An LLM jailbreak is a technique that bypasses the safety guardrails and alignment training of a large language model to make it produce content it was designed to refuse. Techniques range from simple role-playing prompts (DAN) to sophisticated encoding attacks (base64, token smuggling) and multi-turn manipulation. Jailbreaks exploit the gap between safety training and the model's instruction-following capabilities.
What was the first major LLM jailbreak technique?
The DAN (Do Anything Now) prompt, first appearing on Reddit in late 2022 and gaining widespread attention in early 2023, is considered the first major LLM jailbreak. It used role-playing to convince ChatGPT to adopt an unrestricted persona. DAN went through over 15 iterations (DAN 2.0-15.0) as OpenAI patched each version, establishing the cat-and-mouse dynamic that continues today.

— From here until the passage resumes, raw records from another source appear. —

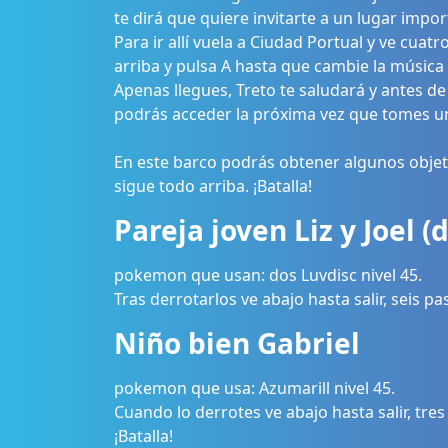
te dirá que quiere invitarte a un lugar import
Para ir allí vuela a Ciudad Portual y ve cuatr
arriba y pulsa A hasta que cambie la música 
Apenas llegues, Treto te saludará y antes de 
podrás acceder la próxima vez que tomes un
En este barco podrás obtener algunos objet
sigue todo arriba. ¡Batalla!
Pareja joven Liz y Joel (
pokemon que usan: dos Luvdisc nivel 45.
Tras derrotarlos ve abajo hasta salir, seis pa
Niño bien Gabriel
pokemon que usa: Azumarill nivel 45.
Cuando lo derrotes ve abajo hasta salir, tres
¡Batalla!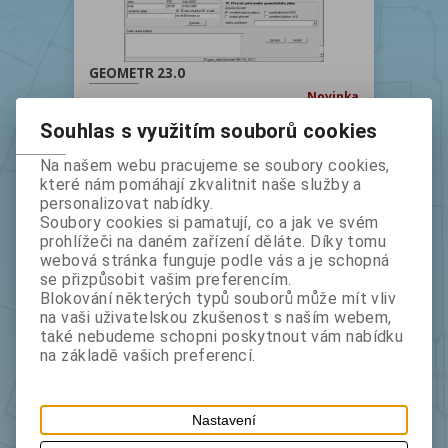
GEOMETR 23.0
Novinka
Kat.číslo
033
Výrobce
GEUS ware
Souhlas s využitím souborů cookies
bez DPH:
11 300
s DPH:
13 673
Na našem webu pracujeme se soubory cookies,
které nám pomáhají zkvalitnit naše služby a
instalace
personalizovat nabídky.
Soubory cookies si pamatují, co a jak ve svém
prohlížeči na daném zařízení děláte. Díky tomu
webová stránka funguje podle vás a je schopná
se přizpůsobit vašim preferencím.
Blokování některých typů souborů může mít vliv
na vaši uživatelskou zkušenost s naším webem,
také nebudeme schopni poskytnout vám nabídku
na základě vašich preferencí.
GeusNET verze 4.0, druhá a každá další
Nastavení
instalace pro jednu firmu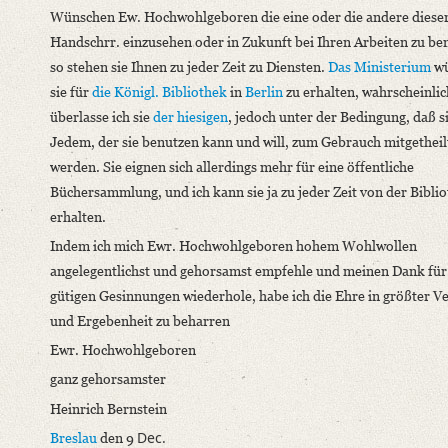
Wünschen Ew. Hochwohlgeboren die eine oder die andere diese
Handschrr. einzusehen oder in Zukunft bei Ihren Arbeiten zu be
so stehen sie Ihnen zu jeder Zeit zu Diensten.
Das Ministerium
wü
sie für
die Königl. Bibliothek
in
Berlin
zu erhalten, wahrscheinlic
überlasse ich sie
der hiesigen
, jedoch unter der Bedingung, daß s
Jedem, der sie benutzen kann und will, zum Gebrauch mitgetheil
werden. Sie eignen sich allerdings mehr für eine öffentliche
Büchersammlung, und ich kann sie ja zu jeder Zeit von der Bibli
erhalten.
Indem ich mich Ewr. Hochwohlgeboren hohem Wohlwollen
angelegentlichst und gehorsamst empfehle und meinen Dank für
gütigen Gesinnungen wiederhole, habe ich die Ehre in größter V
und Ergebenheit zu beharren
Ewr. Hochwohlgeboren
ganz gehorsamster
Heinrich Bernstein
Dec.
Breslau
den 9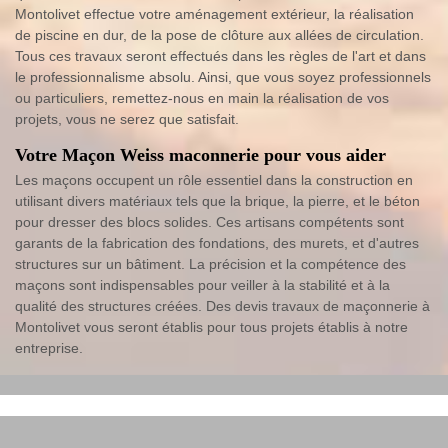
Montolivet effectue votre aménagement extérieur, la réalisation
de piscine en dur, de la pose de clôture aux allées de circulation.
Tous ces travaux seront effectués dans les règles de l'art et dans
le professionnalisme absolu. Ainsi, que vous soyez professionnels
ou particuliers, remettez-nous en main la réalisation de vos
projets, vous ne serez que satisfait.
Votre Maçon Weiss maconnerie pour vous aider
Les maçons occupent un rôle essentiel dans la construction en
utilisant divers matériaux tels que la brique, la pierre, et le béton
pour dresser des blocs solides. Ces artisans compétents sont
garants de la fabrication des fondations, des murets, et d'autres
structures sur un bâtiment. La précision et la compétence des
maçons sont indispensables pour veiller à la stabilité et à la
qualité des structures créées. Des devis travaux de maçonnerie à
Montolivet vous seront établis pour tous projets établis à notre
entreprise.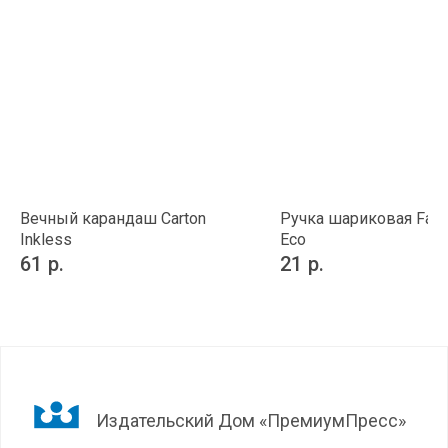
Вечный карандаш Carton
Ручка шариковая Favo
Inkless
Eco
61
р.
21
р.
Издательский Дом «ПремиумПресс»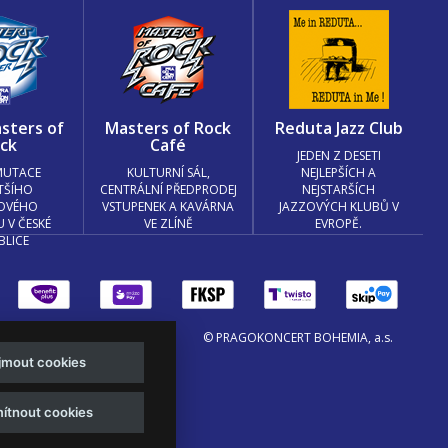
sters of
Masters of Rock
Reduta Jazz Club
ck
Café
JEDEN Z DESETI
MUTACE
KULTURNÍ SÁL,
NEJLEPŠÍCH A
TŠÍHO
CENTRÁLNÍ PŘEDPRODEJ
NEJSTARŠÍCH
OVÉHO
VSTUPENEK A KAVÁRNA
JAZZOVÝCH KLUBŮ V
U V ČESKÉ
VE ZLÍNĚ
EVROPĚ.
BLICE
© PRAGOKONCERT BOHEMIA, a.s.
ijmout cookies
.o. a
Viktor Eyermann
ítnout cookies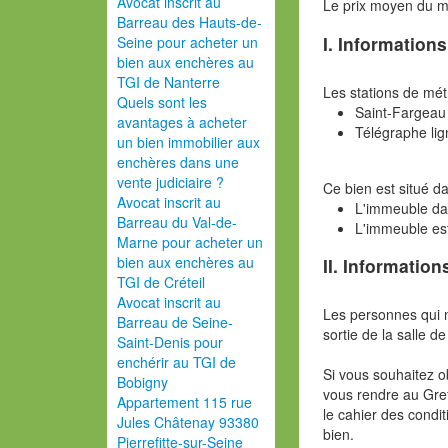
Avocat inscrit au
Le prix moyen du 
Barreau des Hauts-de-
I. Information
Seine pour acheter un
bien aux enchères au
TGI de Nanterre
Les stations de mét
Quels sont les
Saint-Fargeau 
avantages à acheter
Télégraphe li
un bien immobilier aux
enchères dans une
vente judiciaire ?
Ce bien est situé d
Avocat inscrit au
L'immeuble da
Barreau du Val-de-
L'immeuble est
Marne pour acheter un
bien aux enchères au
II. Information
TGI de Créteil
Avocat inscrit au
Les personnes qui 
Barreau de Seine-
sortie de la salle de
Saint-Denis pour
enchérir au TGI de
Si vous souhaitez o
Bobigny
vous rendre au Gref
Appartement 115 rue
le cahier des condit
Jules Châtenay 93380
bien.
Pierrefitte-sur-Seine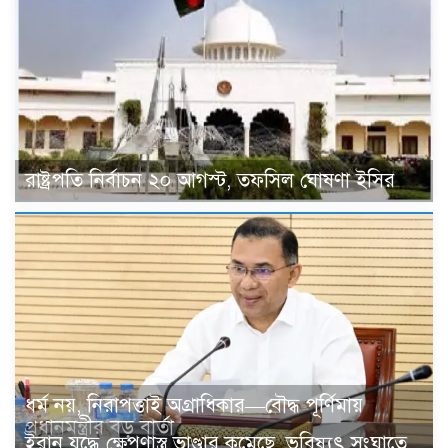
রাষ্ট্রপতি নির্বাচন ২০ আগস্ট, তফসিল ঘোষণা ইসির
ধর্ম নয়, নিরাপত্তাই অগ্রাধিকার—বৌদ্ধ পূর্ণিমায়
প্রধানমন্ত্রীর বড় বার্তা
ইরান যুদ্ধে ক্ষেপণাস্ত্র ভাণ্ডার কমেছে, ভবিষ্যৎ সংঘাতে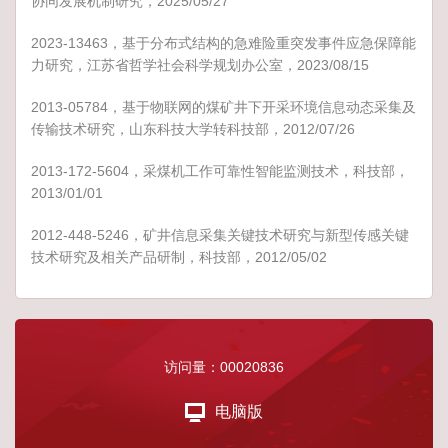
协同发展机制研究，2025/05/27
2023-13463，基于分布式结构的急难险重突发事件应急保障能
力研究，江苏省哲学社会科学规划办公室，2023/08/15
2013-05784，基于物联网的煤矿井下开采环境信息动态采集及
传输技术研究，山东科技大学转科技部，2012/07/26
2013-172-5604，采煤机工作可靠性智能监测技术，科技部，
2013/01/01
2012-448-5246，矿井信息采集关键技术研究与新型传感关键
技术研究及相关产品研制，科技部，2012/05/02
访问量：
00020836
电脑版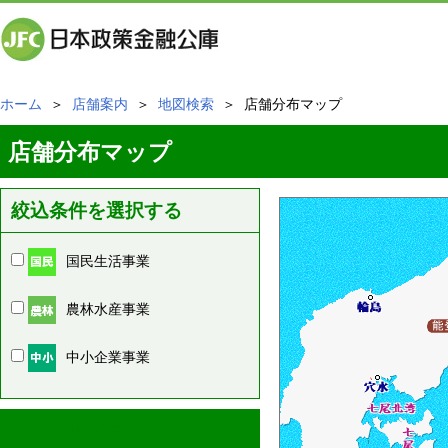
ホーム
＞
店舗案内
＞
地図検索
＞ 店舗分布マップ
店舗分布マップ
絞込条件を選択する
国民生活事業
農林水産事業
中小企業事業
周辺の店舗情報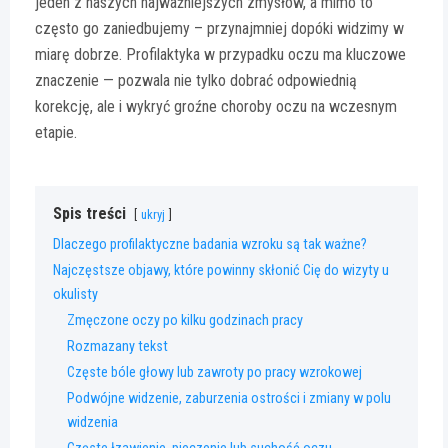
jeden z naszych najważniejszych zmysłów, a mimo to
często go zaniedbujemy – przynajmniej dopóki widzimy w
miarę dobrze. Profilaktyka w przypadku oczu ma kluczowe
znaczenie — pozwala nie tylko dobrać odpowiednią
korekcję, ale i wykryć groźne choroby oczu na wczesnym
etapie.
Spis treści
ukryj
Dlaczego profilaktyczne badania wzroku są tak ważne?
Najczęstsze objawy, które powinny skłonić Cię do wizyty u
okulisty
Zmęczone oczy po kilku godzinach pracy
Rozmazany tekst
Częste bóle głowy lub zawroty po pracy wzrokowej
Podwójne widzenie, zaburzenia ostrości i zmiany w polu
widzenia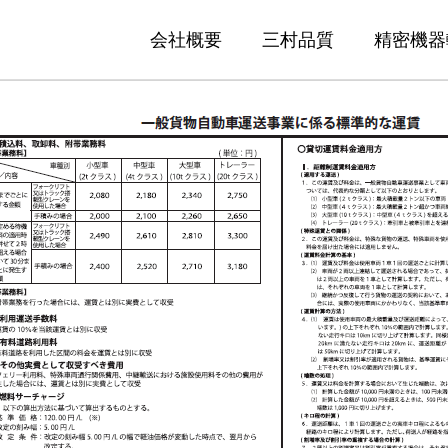
会社概要
三村品質
精密機器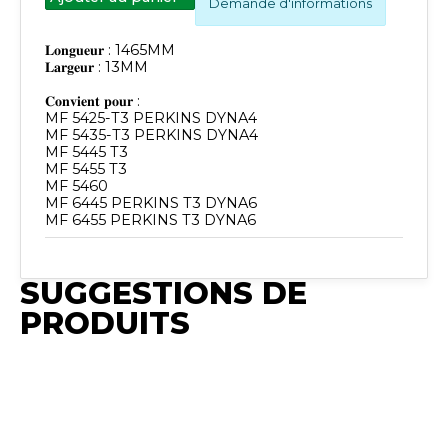
Demande d'informations
𝐋𝐨𝐧𝐠𝐮𝐞𝐮𝐫 : 1465MM
𝐋𝐚𝐫𝐠𝐞𝐮𝐫 : 13MM
𝐂𝐨𝐧𝐯𝐢𝐞𝐧𝐭 𝐩𝐨𝐮𝐫 :
MF 5425-T3 PERKINS DYNA4
MF 5435-T3 PERKINS DYNA4
MF 5445 T3
MF 5455 T3
MF 5460
MF 6445 PERKINS T3 DYNA6
SUGGESTIONS DE
PRODUITS
Publié
Publié
Synchro
P
Publié
Synchro
Publié
Publié
Irium
S
Synchro
Irium
Synchro
Synchro
I
Irium
Irium
Irium
𝐋𝐨𝐧𝐠𝐞𝐮𝐫 :
𝐂𝐨𝐧𝐯𝐢𝐞𝐧𝐭 𝐩𝐨𝐮𝐫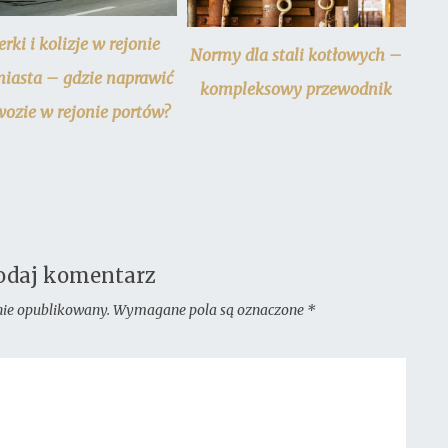
erki i kolizje w rejonie
Normy dla stali kotłowych –
miasta – gdzie naprawić
kompleksowy przewodnik
ozie w rejonie portów?
odaj komentarz
nie opublikowany.
Wymagane pola są oznaczone
*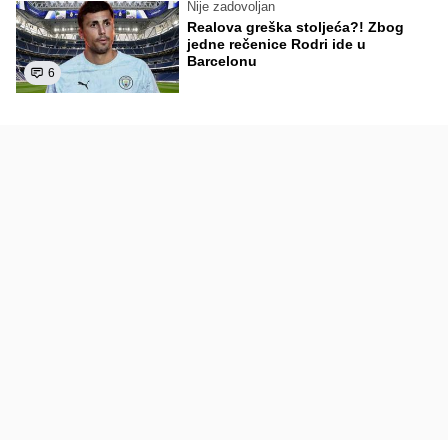
Nije zadovoljan
Realova greška stoljeća?! Zbog
jedne rečenice Rodri ide u
Barcelonu
6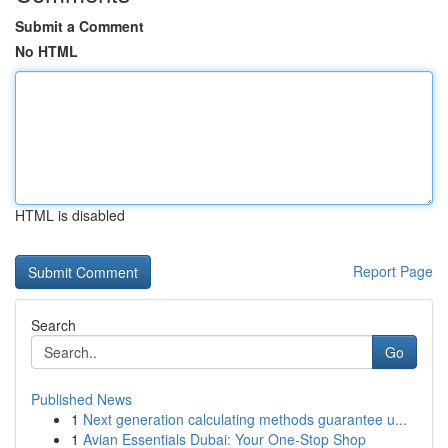
Submit a Comment
No HTML
HTML is disabled
Report Page
Search
Go
Published News
1
Next generation calculating methods guarantee u...
1
Avian Essentials Dubai: Your One-Stop Shop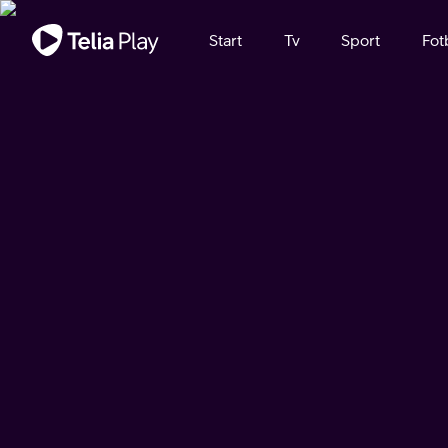
Viktigt meddelande
Start
Tv
Sport
Fot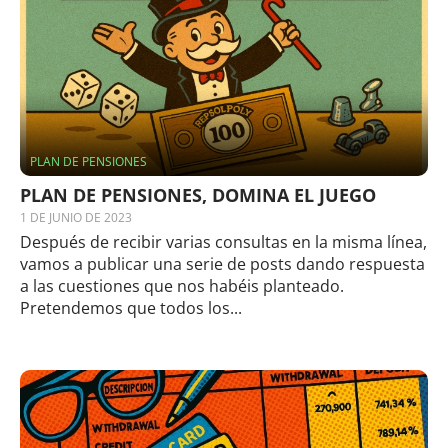
PLAN DE PENSIONES
PLAN DE PENSIONES, DOMINA EL JUEGO
1 DE JUNIO DE 2023
Después de recibir varias consultas en la misma línea,
vamos a publicar una serie de posts dando respuesta
a las cuestiones que nos habéis planteado.
Pretendemos que todos los...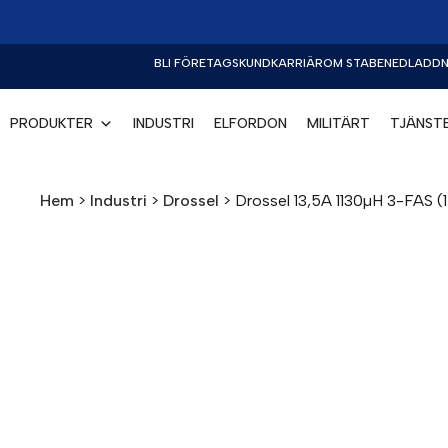
BLI FÖRETAGSKUND
KARRIÄR
OM STABE
NEDLADDN
PRODUKTER
INDUSTRI
ELFORDON
MILITÄRT
TJÄNST
Hem
>
Industri
>
Drossel
>
Drossel 13,5A 1130µH 3-FAS 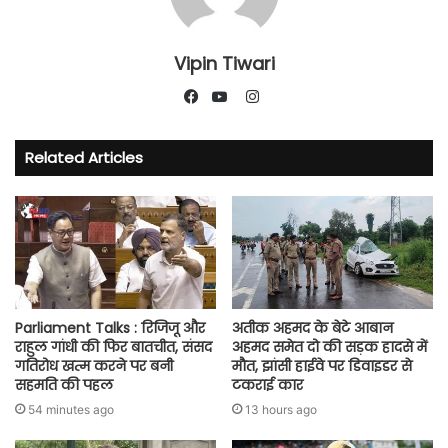
Vipin Tiwari
Instagram
Facebook
YouTube
Related Articles
Parliament Talks : रिजिजू और
अतीक अहमद के बेटे आबान
राहुल गांधी की फिर बातचीत, संसद
अहमद समेत दो की सड़क हादसे में
गतिरोध खत्म करने पर बनी
मौत, झांसी हाईवे पर डिवाइडर से
सहमति की पहल
टकराई कार
54 minutes ago
13 hours ago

Which LLM jailbreak techniques still work in 2026?
As of April 2026, several technique categories remain partially effective: multi-turn manipulation (gradually building trust across conversation turns), context overflow attacks (pushing safety instructions out of the attention window), novel encoding schemes, adversarial suffixes generated by optimization, and infrastructure-level attacks via MCP servers. Most simple techniques like basic DAN prompts have been patched in major models, but variants and combinations continue to emerge.
How do LLM providers defend against jailbreaks?
LLM providers use multiple defense layers: RLHF and Constitutional AI training to align model behavior, input classifiers that detect known jailbreak patterns before they reach the model, output filters that catch policy-violating responses, system prompt hardening with immutability declarations, and continuous red-teaming to discover new attack vectors. No single defense is complete, so providers rely on defense-in-depth strategies.
Are LLM jailbreaks illegal?
Jailbreaking an LLM itself is generally not illegal in most jurisdictions. However, using a jailbroken LLM to generate illegal content (malware, CSAM, instructions for violence) is illegal regardless of how the content was produced. Security researchers who discover jailbreaks through responsible disclosure are generally protected, and many providers offer bug bounties for novel jailbreak reports.